Nesse cenário, a sra. é favorável ou contrária ao fim das coligações proporcionais, um dos temas da reforma política?

Muitos partidos médios ou pequenos não conseguiriam as cadeiras que possuem se não houvessem as coligações, devido à fórmula D’hont – que consiste na ideia de que a cada cadeira que o partido grande consegue, ele ganha outra, portanto, favorecendo essas grandes legendas. Então, pela ótica da proporcionalidade, as coligações são benéficas para o sistema proporcional. Eu defendo a manutenção das coligações proporcionais por essa ótica.

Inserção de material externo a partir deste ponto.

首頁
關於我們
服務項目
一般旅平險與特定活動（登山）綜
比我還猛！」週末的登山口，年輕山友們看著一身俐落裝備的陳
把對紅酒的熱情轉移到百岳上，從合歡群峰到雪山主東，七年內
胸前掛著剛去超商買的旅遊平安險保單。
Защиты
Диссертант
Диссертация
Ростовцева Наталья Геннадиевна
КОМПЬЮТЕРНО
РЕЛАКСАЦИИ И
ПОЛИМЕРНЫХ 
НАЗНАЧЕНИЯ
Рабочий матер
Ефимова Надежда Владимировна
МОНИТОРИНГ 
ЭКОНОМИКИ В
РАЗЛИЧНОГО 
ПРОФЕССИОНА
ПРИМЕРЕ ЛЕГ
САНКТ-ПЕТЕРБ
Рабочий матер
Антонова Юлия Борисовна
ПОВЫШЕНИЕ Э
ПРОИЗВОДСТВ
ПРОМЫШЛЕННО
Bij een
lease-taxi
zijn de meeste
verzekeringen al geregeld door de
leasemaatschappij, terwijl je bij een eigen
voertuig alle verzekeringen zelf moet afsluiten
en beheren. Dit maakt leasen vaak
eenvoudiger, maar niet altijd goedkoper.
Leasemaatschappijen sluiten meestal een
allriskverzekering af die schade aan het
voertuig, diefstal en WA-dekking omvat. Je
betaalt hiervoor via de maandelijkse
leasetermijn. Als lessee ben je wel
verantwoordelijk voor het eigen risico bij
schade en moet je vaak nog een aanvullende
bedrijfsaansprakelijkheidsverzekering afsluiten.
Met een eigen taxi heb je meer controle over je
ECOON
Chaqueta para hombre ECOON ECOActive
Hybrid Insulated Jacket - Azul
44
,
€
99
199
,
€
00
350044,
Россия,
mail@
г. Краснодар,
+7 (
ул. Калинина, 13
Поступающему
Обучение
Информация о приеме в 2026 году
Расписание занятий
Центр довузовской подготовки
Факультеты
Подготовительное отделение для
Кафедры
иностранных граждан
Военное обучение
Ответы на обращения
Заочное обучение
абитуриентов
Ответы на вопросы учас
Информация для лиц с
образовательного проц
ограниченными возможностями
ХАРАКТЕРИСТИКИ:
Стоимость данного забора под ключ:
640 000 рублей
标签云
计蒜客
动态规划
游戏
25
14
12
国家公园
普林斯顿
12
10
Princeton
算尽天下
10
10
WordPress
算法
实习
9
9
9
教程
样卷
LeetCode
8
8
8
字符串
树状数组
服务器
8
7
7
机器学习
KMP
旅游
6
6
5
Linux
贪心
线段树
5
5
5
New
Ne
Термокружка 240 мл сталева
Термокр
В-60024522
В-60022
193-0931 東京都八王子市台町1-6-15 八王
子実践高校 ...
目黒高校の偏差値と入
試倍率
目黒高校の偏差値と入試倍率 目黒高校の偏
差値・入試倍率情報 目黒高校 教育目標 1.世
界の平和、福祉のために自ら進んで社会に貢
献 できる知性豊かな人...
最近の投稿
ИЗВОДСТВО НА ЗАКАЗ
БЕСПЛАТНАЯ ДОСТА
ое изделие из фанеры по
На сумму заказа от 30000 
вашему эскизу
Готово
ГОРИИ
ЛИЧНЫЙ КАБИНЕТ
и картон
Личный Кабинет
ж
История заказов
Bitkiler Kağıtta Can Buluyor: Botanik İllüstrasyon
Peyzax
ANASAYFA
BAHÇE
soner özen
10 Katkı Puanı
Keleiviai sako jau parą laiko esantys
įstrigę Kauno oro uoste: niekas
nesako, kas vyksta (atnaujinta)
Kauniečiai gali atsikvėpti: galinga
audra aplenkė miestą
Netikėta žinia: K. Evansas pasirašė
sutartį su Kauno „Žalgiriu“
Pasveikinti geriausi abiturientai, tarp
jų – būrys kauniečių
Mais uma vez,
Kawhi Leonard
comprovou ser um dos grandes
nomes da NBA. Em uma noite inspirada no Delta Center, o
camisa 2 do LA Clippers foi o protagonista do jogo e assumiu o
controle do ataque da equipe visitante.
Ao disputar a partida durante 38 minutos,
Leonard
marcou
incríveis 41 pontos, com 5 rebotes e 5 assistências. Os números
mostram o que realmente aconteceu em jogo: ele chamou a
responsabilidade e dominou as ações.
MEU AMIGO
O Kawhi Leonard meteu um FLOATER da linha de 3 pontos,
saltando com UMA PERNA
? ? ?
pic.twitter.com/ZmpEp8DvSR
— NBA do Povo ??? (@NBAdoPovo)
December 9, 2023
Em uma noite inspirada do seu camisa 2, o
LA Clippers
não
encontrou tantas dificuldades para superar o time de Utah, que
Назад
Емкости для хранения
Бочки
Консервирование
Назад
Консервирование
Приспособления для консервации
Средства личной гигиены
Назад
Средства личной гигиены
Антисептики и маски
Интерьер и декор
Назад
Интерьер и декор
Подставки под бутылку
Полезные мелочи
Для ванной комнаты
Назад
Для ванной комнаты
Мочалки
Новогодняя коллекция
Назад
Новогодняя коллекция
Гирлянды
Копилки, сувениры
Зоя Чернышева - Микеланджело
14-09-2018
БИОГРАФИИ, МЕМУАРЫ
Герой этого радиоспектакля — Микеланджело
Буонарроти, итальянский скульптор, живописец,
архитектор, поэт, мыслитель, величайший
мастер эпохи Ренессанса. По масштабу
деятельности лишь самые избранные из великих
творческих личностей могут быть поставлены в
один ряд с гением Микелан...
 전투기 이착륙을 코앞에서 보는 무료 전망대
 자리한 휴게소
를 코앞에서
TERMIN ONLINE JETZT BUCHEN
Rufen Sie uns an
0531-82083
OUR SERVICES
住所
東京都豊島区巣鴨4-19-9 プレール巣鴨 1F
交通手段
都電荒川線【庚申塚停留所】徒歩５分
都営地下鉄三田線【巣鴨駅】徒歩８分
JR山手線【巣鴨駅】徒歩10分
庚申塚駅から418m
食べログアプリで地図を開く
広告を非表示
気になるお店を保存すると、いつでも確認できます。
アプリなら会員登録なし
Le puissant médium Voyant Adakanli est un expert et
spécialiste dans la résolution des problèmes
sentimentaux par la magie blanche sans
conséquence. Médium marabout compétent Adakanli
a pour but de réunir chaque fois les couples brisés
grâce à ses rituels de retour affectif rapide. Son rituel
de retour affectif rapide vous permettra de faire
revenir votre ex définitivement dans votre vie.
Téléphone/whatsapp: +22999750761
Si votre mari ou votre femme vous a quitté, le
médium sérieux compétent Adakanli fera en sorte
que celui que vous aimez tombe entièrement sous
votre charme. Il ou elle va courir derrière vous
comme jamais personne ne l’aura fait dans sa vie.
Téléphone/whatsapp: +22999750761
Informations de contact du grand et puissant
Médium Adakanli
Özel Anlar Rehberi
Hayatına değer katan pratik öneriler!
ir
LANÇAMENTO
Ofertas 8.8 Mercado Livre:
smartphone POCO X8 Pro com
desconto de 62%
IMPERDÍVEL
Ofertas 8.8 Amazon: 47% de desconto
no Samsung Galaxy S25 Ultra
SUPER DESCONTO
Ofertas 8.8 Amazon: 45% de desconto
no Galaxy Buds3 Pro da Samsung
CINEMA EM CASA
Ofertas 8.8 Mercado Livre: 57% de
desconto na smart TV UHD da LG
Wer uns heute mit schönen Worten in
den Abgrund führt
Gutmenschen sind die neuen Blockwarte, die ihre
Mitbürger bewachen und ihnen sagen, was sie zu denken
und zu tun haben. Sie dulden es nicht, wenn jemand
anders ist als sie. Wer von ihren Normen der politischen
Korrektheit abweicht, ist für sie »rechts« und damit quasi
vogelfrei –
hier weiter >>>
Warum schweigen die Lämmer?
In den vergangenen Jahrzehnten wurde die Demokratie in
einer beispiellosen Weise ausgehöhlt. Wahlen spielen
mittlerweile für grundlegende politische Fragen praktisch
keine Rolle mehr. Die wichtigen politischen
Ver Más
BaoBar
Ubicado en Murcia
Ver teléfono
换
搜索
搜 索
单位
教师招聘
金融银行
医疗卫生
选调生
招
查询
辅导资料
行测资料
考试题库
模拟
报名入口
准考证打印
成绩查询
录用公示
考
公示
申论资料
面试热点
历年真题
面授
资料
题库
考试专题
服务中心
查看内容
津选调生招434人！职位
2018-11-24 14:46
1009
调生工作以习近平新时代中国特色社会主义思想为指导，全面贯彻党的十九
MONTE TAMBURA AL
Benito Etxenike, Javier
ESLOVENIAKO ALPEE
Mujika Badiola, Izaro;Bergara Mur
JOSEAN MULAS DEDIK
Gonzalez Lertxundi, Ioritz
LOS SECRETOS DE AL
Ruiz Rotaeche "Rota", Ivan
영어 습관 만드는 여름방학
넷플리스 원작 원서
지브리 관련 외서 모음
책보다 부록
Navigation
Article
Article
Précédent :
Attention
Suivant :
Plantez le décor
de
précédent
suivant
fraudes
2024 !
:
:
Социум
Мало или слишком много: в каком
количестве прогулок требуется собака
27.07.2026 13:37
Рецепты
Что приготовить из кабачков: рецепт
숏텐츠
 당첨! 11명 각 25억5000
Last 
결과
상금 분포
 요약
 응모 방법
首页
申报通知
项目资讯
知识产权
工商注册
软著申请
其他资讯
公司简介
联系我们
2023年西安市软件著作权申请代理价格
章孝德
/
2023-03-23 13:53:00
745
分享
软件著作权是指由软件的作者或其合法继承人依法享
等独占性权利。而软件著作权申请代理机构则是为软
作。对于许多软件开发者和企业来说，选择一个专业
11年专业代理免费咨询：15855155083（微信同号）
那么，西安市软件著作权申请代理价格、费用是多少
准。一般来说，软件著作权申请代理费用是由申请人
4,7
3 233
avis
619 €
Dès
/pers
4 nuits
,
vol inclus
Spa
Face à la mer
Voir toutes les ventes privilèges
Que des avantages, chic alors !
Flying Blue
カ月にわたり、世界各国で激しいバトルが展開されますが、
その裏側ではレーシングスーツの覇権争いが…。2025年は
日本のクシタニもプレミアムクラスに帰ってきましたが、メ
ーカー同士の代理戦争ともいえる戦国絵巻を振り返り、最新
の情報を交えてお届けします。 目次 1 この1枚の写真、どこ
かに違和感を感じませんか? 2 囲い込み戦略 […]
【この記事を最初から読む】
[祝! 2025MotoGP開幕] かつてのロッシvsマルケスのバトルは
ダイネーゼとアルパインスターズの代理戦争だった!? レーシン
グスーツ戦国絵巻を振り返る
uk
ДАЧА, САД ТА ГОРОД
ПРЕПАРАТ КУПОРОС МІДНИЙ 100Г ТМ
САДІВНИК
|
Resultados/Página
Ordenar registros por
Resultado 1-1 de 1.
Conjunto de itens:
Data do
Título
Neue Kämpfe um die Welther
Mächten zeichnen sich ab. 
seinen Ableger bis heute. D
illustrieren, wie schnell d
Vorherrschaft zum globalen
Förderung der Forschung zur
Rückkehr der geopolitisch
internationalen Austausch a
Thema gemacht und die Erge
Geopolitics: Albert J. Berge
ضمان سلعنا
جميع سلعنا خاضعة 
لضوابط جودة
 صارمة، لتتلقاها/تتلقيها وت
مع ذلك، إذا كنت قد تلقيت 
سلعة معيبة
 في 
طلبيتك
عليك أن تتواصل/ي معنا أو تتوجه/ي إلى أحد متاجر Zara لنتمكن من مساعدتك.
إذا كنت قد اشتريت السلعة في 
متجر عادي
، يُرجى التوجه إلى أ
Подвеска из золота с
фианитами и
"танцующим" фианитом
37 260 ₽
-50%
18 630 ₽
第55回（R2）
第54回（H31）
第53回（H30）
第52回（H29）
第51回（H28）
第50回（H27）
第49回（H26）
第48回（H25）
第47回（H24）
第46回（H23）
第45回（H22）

O sistema de eleição é outra polêmica central em discussão no Legislativo. Como a sra. vê esse aspecto?
A reforma deveria ser feita no sentido de fechar a lista. Com a adoção da lista fechada, dentro da coligação, cada partido elegeria os candidatos referentes aos votos no próprio partido. Hoje, com a lista aberta, vários partidos se juntam, conseguem votos, atingem o coeficiente eleitoral, e dentro da coligação se elege aquele mais votado, independendo do partido que ele pertença. A lista fechada corrigiria isso.

A lista fechada não perpetuaria os chamados caciques nos mandatos?
Na minha visão, caciquismo sempre existiu e sempre vai existir. A lista fechada reforçaria a autoridade do partido. Para você ser um dos cabeças da lista, precisaria ter uma história no partido. Ela combateria a migração de votos dentro das coligações, além colocar fim aos partidos de aluguel.